YOUR GOAL: Recast the lines of the listing below as a JSON list of strings, one string per line with blank lines omitted, starting at the line that contains "pose: elev=276.3 azim=131.7" and ending at the line that contains "Dot at: (265, 304)", both included. Include only the lines in that range.

RECORDED DATA:
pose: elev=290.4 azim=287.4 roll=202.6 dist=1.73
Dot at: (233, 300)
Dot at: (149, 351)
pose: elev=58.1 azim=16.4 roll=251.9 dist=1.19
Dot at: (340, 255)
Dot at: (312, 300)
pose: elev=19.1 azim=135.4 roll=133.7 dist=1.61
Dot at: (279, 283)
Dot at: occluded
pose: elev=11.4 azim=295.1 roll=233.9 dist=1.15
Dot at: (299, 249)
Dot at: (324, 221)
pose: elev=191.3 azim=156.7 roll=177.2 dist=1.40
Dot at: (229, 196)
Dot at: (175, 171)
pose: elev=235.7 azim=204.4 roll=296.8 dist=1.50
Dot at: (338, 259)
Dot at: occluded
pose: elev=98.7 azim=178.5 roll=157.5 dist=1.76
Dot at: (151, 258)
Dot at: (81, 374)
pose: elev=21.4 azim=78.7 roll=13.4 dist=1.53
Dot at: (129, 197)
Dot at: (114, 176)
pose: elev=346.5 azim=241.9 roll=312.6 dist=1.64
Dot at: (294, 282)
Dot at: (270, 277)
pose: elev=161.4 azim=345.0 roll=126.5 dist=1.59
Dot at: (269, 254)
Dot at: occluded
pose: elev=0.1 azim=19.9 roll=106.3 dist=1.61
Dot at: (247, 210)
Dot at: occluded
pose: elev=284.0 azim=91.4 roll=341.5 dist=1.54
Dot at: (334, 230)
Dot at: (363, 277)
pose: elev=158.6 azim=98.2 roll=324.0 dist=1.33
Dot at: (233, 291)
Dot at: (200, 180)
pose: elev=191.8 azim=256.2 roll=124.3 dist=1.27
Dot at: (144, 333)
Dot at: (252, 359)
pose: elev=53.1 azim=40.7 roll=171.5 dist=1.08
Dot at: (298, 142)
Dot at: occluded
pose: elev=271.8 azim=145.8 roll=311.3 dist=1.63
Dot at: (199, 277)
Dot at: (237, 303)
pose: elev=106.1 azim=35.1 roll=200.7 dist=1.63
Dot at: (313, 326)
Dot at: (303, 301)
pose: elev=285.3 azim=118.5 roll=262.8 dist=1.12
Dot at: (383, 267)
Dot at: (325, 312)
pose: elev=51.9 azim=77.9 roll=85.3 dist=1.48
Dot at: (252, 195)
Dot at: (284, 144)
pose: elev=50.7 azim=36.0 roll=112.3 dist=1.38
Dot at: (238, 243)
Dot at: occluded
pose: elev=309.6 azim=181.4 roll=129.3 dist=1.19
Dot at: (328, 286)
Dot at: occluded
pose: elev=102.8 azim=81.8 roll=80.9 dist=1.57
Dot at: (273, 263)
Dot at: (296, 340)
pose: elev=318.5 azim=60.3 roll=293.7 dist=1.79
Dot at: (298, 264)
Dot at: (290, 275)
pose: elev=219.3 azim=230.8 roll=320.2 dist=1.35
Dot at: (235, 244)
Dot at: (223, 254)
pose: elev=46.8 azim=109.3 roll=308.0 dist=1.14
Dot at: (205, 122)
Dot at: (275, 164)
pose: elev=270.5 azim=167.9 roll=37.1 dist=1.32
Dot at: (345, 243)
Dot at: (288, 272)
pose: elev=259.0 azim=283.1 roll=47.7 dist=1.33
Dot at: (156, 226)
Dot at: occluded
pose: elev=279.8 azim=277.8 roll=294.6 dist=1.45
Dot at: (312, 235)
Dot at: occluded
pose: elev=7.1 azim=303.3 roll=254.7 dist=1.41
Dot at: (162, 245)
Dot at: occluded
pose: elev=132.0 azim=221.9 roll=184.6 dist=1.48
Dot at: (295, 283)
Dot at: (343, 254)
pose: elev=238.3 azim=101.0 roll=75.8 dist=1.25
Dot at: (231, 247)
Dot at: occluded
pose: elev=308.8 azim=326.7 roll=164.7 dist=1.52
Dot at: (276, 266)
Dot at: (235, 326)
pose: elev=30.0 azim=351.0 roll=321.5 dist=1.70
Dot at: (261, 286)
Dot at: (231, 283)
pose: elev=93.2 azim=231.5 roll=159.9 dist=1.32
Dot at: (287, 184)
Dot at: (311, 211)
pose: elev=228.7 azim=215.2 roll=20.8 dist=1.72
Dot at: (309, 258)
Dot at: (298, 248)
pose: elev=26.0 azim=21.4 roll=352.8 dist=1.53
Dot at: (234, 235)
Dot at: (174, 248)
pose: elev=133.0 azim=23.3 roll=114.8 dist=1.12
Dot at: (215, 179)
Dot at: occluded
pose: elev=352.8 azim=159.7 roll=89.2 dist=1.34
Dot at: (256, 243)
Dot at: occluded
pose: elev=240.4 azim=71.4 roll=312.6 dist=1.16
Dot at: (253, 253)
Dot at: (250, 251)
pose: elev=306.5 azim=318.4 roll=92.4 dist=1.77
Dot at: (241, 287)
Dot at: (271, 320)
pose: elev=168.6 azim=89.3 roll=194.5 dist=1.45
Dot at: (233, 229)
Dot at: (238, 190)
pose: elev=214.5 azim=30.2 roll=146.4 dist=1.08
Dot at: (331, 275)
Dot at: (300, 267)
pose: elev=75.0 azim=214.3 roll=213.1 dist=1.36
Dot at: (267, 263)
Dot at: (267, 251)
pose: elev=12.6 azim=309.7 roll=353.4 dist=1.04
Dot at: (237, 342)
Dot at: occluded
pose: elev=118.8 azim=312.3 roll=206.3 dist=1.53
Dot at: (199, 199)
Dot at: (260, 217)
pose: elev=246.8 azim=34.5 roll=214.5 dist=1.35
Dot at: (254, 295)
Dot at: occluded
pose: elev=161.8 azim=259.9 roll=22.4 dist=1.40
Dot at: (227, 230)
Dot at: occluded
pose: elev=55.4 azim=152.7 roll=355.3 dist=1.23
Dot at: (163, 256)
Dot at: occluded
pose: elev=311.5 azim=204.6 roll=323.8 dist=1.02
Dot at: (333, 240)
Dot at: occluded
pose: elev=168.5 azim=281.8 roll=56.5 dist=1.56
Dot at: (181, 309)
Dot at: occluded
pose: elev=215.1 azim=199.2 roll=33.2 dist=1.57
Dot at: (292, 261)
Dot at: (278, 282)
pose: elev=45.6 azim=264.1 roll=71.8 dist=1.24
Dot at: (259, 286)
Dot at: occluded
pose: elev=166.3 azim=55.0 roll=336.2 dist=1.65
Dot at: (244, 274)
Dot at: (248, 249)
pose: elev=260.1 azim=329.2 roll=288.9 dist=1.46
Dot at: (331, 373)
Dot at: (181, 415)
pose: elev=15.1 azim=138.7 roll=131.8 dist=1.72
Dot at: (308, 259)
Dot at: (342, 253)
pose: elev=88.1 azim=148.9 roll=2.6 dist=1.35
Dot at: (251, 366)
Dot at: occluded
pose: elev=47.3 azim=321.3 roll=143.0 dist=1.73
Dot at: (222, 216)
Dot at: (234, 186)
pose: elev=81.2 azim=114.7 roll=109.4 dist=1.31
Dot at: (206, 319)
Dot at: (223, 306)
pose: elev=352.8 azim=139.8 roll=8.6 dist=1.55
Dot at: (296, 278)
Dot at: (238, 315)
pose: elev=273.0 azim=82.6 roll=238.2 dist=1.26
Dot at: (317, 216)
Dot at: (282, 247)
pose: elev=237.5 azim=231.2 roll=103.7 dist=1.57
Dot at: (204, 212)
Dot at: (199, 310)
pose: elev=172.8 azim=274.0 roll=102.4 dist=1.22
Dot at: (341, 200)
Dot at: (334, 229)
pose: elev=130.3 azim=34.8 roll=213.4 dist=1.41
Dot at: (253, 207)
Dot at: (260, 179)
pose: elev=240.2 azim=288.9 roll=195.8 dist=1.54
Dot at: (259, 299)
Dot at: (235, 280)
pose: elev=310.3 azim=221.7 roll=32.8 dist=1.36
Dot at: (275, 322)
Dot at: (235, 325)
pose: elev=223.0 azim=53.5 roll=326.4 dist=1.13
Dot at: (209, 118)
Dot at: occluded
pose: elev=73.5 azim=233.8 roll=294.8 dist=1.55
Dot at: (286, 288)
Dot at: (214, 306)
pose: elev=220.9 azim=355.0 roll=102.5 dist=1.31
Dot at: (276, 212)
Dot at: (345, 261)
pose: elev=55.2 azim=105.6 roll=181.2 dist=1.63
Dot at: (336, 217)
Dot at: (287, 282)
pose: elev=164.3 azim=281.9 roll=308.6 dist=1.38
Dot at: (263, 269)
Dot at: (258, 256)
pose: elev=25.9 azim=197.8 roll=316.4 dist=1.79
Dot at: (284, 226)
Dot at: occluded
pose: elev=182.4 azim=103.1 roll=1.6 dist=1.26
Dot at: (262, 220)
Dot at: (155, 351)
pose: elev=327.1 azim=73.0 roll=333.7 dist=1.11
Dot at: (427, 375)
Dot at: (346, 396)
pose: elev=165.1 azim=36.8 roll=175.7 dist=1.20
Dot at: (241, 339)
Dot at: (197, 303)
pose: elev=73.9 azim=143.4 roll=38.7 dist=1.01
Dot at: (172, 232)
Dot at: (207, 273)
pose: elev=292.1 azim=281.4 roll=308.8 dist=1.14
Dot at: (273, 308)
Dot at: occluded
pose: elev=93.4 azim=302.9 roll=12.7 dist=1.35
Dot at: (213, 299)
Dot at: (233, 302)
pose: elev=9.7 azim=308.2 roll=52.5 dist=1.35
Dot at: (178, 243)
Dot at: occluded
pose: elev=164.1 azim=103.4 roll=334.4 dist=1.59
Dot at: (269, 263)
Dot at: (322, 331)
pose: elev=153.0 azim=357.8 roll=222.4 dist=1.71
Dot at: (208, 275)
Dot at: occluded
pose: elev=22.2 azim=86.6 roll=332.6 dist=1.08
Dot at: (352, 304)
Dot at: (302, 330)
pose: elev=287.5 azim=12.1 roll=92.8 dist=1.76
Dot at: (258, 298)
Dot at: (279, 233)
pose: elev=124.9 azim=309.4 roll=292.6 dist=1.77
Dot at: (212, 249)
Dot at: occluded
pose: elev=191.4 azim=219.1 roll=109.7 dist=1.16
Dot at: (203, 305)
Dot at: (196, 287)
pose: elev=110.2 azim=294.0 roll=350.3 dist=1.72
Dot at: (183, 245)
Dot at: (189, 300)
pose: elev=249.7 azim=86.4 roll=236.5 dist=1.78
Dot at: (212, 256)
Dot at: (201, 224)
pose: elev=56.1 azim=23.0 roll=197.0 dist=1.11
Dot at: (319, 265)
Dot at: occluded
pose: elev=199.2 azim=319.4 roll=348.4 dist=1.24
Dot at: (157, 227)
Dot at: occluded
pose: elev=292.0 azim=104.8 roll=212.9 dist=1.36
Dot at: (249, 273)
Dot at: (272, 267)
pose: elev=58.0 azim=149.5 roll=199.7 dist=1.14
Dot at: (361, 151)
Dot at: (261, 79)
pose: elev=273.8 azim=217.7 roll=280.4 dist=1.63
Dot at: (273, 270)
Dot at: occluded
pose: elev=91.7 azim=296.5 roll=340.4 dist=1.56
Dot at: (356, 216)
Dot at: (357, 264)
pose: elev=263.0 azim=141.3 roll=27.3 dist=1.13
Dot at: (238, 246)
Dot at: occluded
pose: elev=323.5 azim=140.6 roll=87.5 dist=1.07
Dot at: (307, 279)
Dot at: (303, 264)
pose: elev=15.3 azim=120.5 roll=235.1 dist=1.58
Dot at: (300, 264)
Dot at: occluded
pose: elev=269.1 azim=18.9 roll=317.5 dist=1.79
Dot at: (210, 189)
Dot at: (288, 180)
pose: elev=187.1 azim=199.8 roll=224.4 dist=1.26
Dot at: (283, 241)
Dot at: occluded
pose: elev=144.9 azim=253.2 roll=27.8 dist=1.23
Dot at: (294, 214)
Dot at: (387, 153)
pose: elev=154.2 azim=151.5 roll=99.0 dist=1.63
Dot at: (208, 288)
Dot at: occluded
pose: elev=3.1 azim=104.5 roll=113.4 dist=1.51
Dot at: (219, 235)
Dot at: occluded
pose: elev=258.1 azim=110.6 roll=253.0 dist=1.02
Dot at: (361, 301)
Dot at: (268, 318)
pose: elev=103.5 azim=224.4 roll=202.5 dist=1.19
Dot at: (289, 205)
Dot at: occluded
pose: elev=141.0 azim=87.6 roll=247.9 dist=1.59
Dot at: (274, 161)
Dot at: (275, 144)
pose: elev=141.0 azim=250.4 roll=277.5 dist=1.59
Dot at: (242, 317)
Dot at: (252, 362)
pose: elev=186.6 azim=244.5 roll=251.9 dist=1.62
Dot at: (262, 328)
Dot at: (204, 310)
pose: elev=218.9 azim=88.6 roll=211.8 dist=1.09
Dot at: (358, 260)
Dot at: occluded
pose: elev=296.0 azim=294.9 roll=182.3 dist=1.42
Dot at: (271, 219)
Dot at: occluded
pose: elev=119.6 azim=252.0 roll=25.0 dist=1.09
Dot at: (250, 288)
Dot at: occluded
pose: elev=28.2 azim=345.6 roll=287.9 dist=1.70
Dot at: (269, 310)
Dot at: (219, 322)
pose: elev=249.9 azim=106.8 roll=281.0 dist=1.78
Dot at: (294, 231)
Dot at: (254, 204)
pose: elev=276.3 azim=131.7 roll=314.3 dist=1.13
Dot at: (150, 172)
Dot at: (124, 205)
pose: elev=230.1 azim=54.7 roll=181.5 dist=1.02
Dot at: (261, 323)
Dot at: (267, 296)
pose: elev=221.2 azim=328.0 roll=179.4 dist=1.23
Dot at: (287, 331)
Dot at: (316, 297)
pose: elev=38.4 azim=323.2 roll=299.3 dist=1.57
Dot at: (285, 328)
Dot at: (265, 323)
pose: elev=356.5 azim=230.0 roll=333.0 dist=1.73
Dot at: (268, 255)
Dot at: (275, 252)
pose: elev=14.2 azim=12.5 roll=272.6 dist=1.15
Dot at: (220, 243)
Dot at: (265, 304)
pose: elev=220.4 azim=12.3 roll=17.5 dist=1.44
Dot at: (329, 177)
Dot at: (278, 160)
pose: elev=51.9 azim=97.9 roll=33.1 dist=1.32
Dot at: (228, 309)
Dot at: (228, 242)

RESPONSE TO THE TASK:
[
  "pose: elev=276.3 azim=131.7 roll=314.3 dist=1.13",
  "Dot at: (150, 172)",
  "Dot at: (124, 205)",
  "pose: elev=230.1 azim=54.7 roll=181.5 dist=1.02",
  "Dot at: (261, 323)",
  "Dot at: (267, 296)",
  "pose: elev=221.2 azim=328.0 roll=179.4 dist=1.23",
  "Dot at: (287, 331)",
  "Dot at: (316, 297)",
  "pose: elev=38.4 azim=323.2 roll=299.3 dist=1.57",
  "Dot at: (285, 328)",
  "Dot at: (265, 323)",
  "pose: elev=356.5 azim=230.0 roll=333.0 dist=1.73",
  "Dot at: (268, 255)",
  "Dot at: (275, 252)",
  "pose: elev=14.2 azim=12.5 roll=272.6 dist=1.15",
  "Dot at: (220, 243)",
  "Dot at: (265, 304)"
]